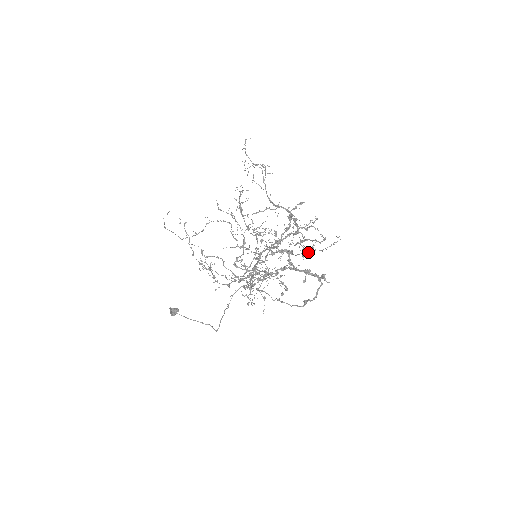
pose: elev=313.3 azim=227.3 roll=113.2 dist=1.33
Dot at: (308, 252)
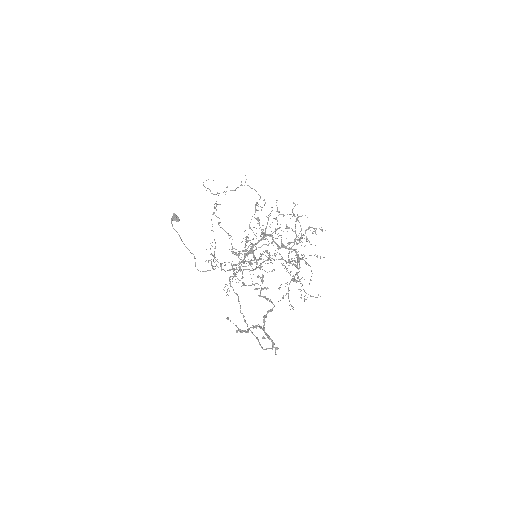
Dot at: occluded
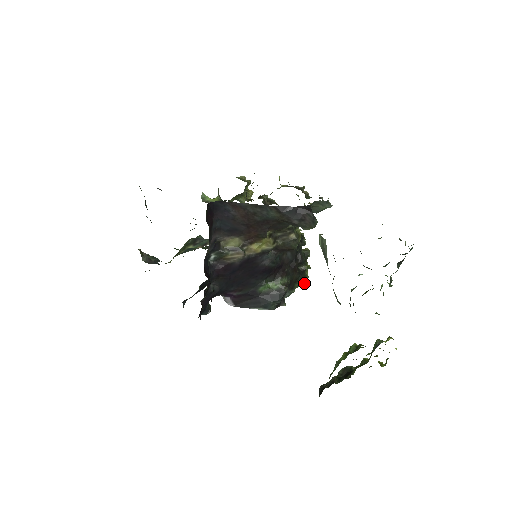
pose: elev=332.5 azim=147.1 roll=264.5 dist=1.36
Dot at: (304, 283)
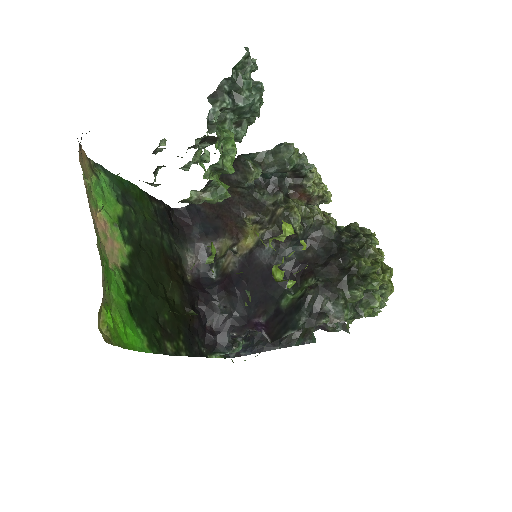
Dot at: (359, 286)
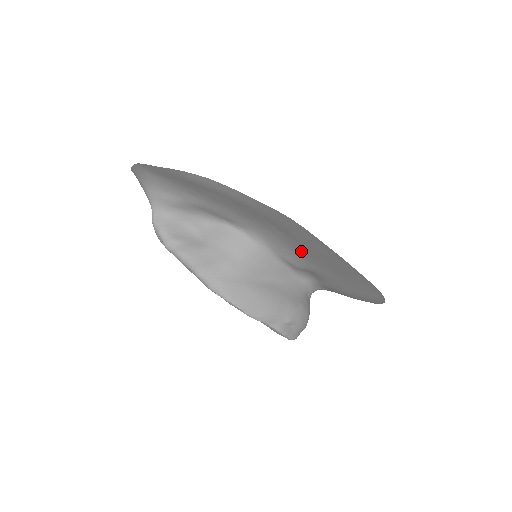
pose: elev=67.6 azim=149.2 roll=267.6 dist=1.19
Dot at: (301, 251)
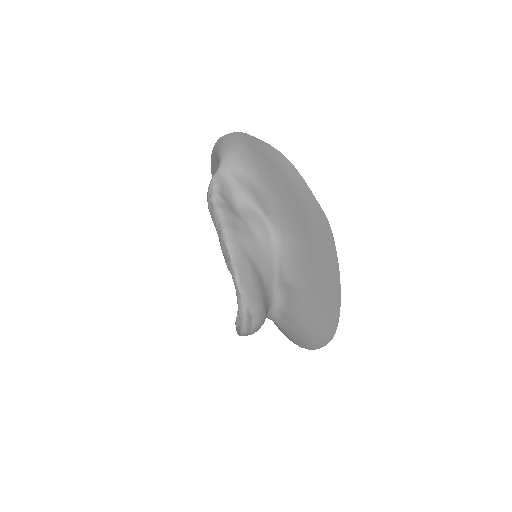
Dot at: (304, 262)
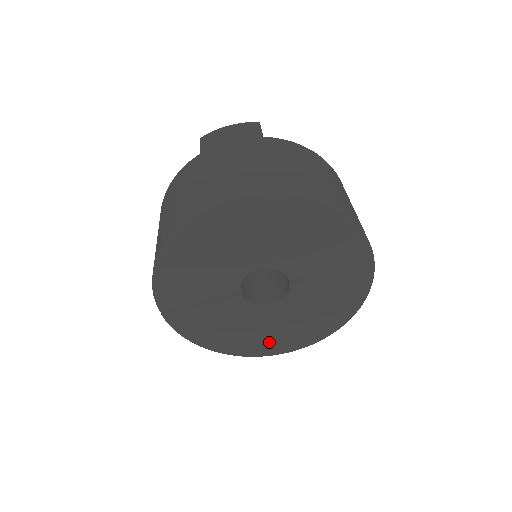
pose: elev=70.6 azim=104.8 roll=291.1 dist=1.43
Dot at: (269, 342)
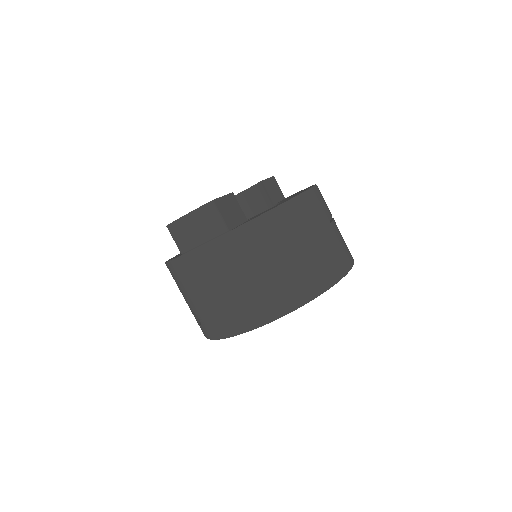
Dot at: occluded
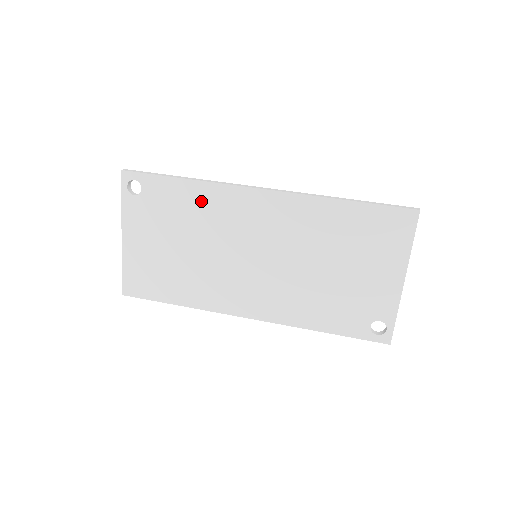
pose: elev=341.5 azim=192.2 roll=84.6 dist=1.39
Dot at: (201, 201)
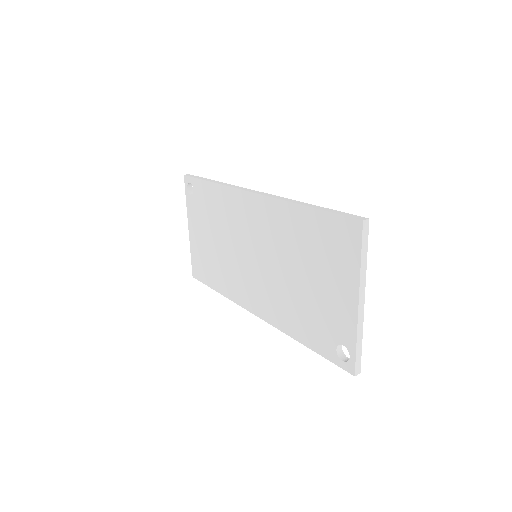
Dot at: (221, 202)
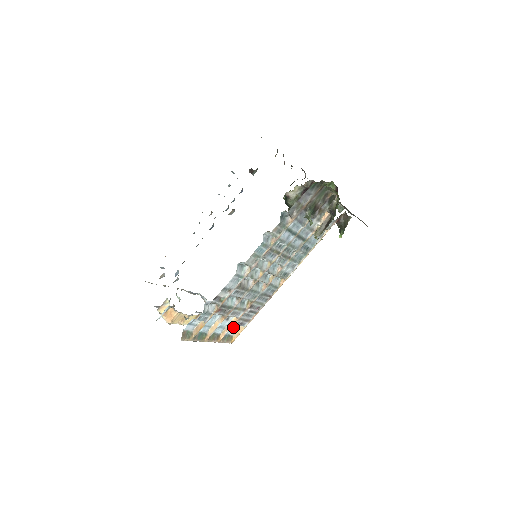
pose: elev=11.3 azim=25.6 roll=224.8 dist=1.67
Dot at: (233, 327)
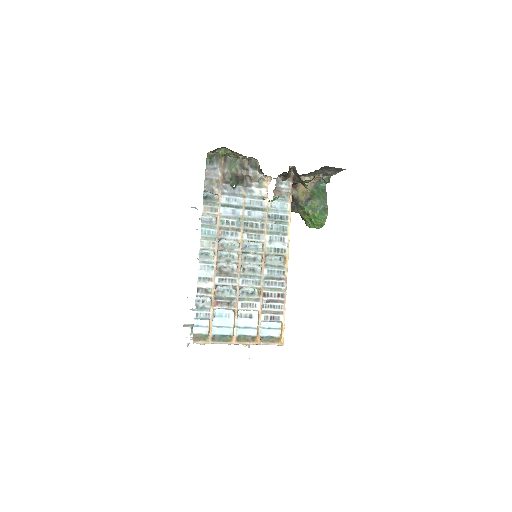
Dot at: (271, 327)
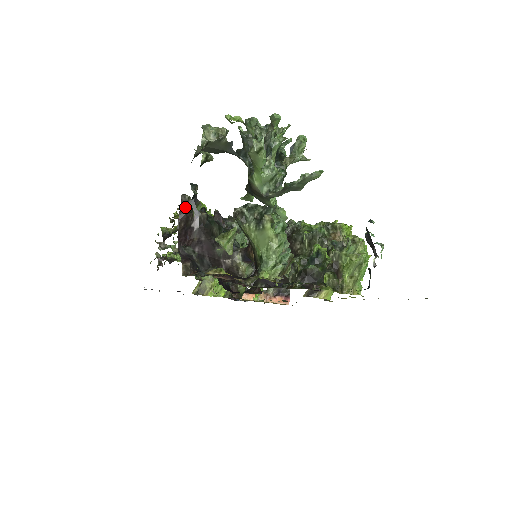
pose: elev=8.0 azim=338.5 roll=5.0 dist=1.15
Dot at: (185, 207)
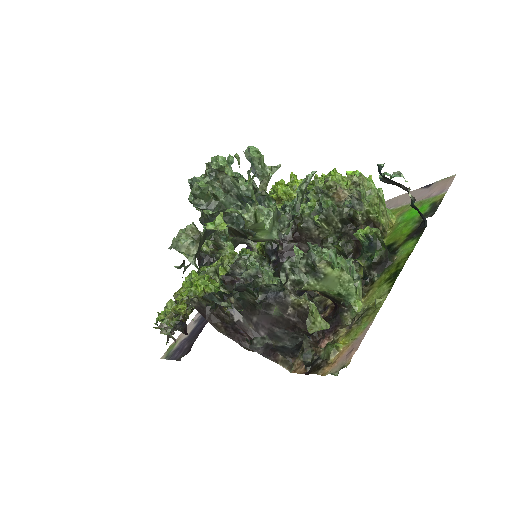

### [INSTRUCTION]
Copy out every line of the records above, word for word, but leave out the pictures.

### [EXERCISE RESPONSE]
pose: elev=313.3 azim=227.3 roll=113.2 dist=1.33
Dot at: (308, 252)
Dot at: occluded
pose: elev=332.5 azim=147.1 roll=264.5 dist=1.36
Dot at: (304, 283)
Dot at: (359, 286)
pose: elev=67.6 azim=149.2 roll=267.6 dist=1.19
Dot at: (301, 251)
Dot at: (304, 262)
pose: elev=70.6 azim=104.8 roll=291.1 dist=1.43
Dot at: (269, 342)
Dot at: occluded
pose: elev=341.5 azim=192.2 roll=84.6 dist=1.39
Dot at: (201, 201)
Dot at: (221, 202)
pose: elev=11.3 azim=25.6 roll=224.8 dist=1.67
Dot at: (233, 327)
Dot at: (271, 327)
pose: elev=8.0 azim=338.5 roll=5.0 dist=1.15
Dot at: (185, 207)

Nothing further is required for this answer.